03:01 The oil and gas industry is investing primarily in end-use technologies (combined heat and power and more efficient processes). These technologies represent about 52 percent of the total investments made by the industry.
03:25 The second largest share of the oil and natural gas industry's investments, approximately 36 percent, is fuel substitution. One example of fuel substitution is using liquefied natural gas in substitution for higher carbon emitting technologies like coal.
03:54 Ethanol, wind and solar power for electric generation, represent about 12 percent or $6.8 billion of investments from 2000 to 2008.
04:17 The federal government's investment in non-hydrocarbon technologies represents about 32 percent of their total $19.2 billion in greenhouse gas mitigation.
04:58 The oil and gas industry invested about 22 percent of its total investment of $30 billion in the non-hydrocarbon category--almost one-quarter of the total amount invested by all parties including the federal government.

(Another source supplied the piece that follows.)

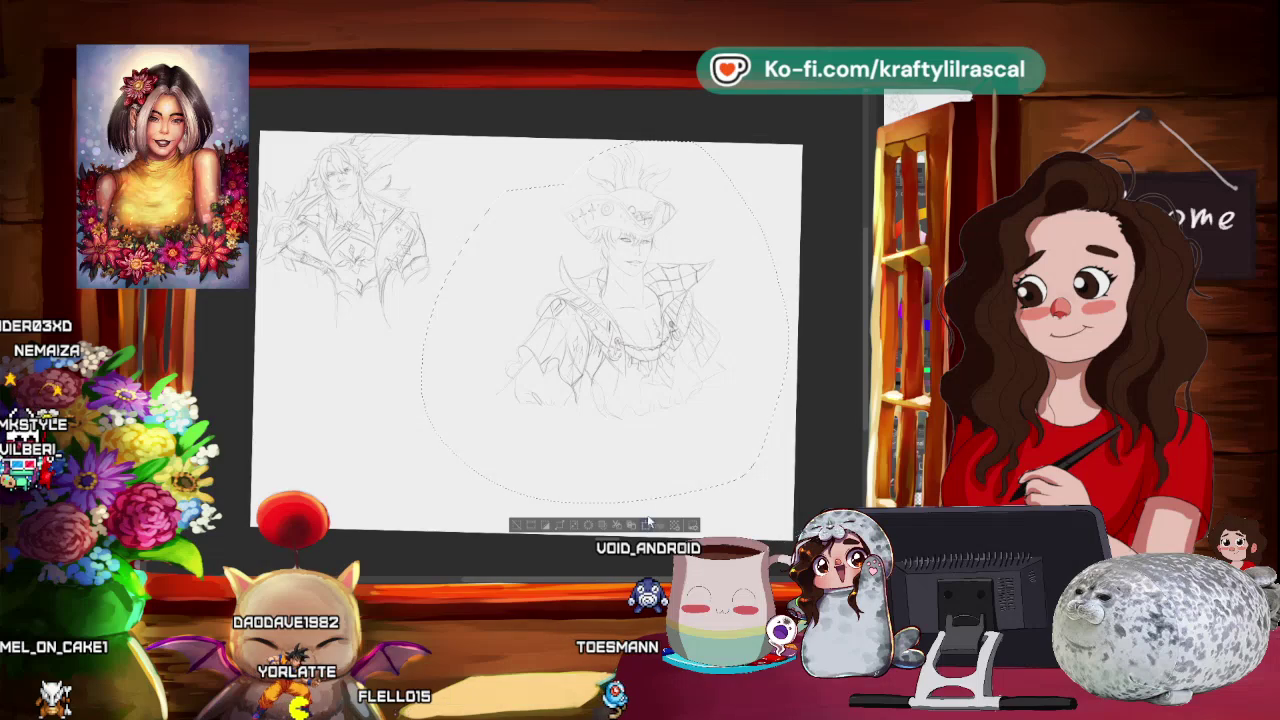
pyautogui.press('ctrl+y')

05:57 Some oil and natural gas industry investments into fuels of the future have increased, and some have decreased. It depends on the status of the technology and other factors such as its commercial viability.
07:00 In 2008, the largest drop in greenhouse gases occurred, partially due to the recession, but also due to the technology investments and their success.

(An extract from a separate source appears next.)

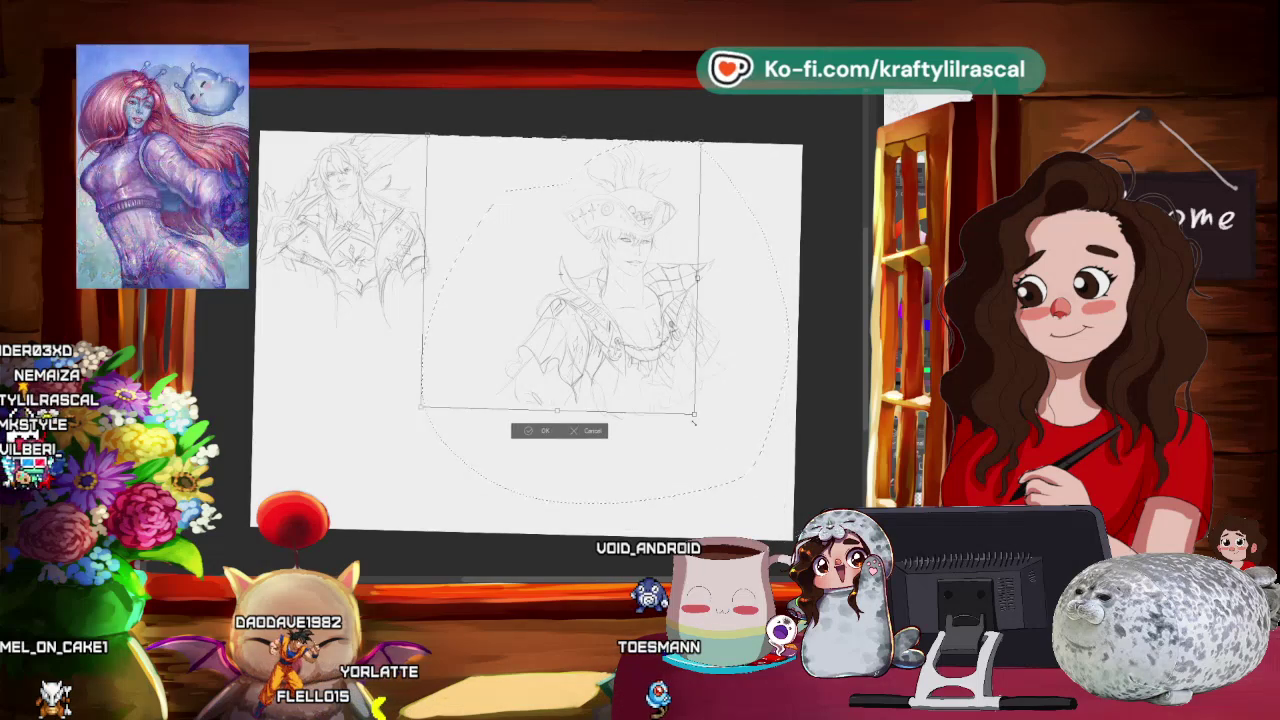
pyautogui.moveTo(641, 363)
pyautogui.mouseDown()
pyautogui.moveTo(575, 360)
pyautogui.moveTo(547, 402)
pyautogui.mouseUp()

08:37 Liquefied natural gas is a critical component of meeting North Americans' demand for natural gas because it is much less carbon-intensive than coal.
09:31 For the next study, we plan to look at carbon intensity--is our overall carbon intensity decreasing to allow for economic and population growth, while simultaneously reducing the growth in carbon dioxide emissions?
10:11 For the past decade and a half, carbon intensity for the U.S. economy has continued to improve. The United States is one of the most carbon-efficient economies in the world.
10:43 The main lesson of this study is that the voluntary and self-interested approach is very effective.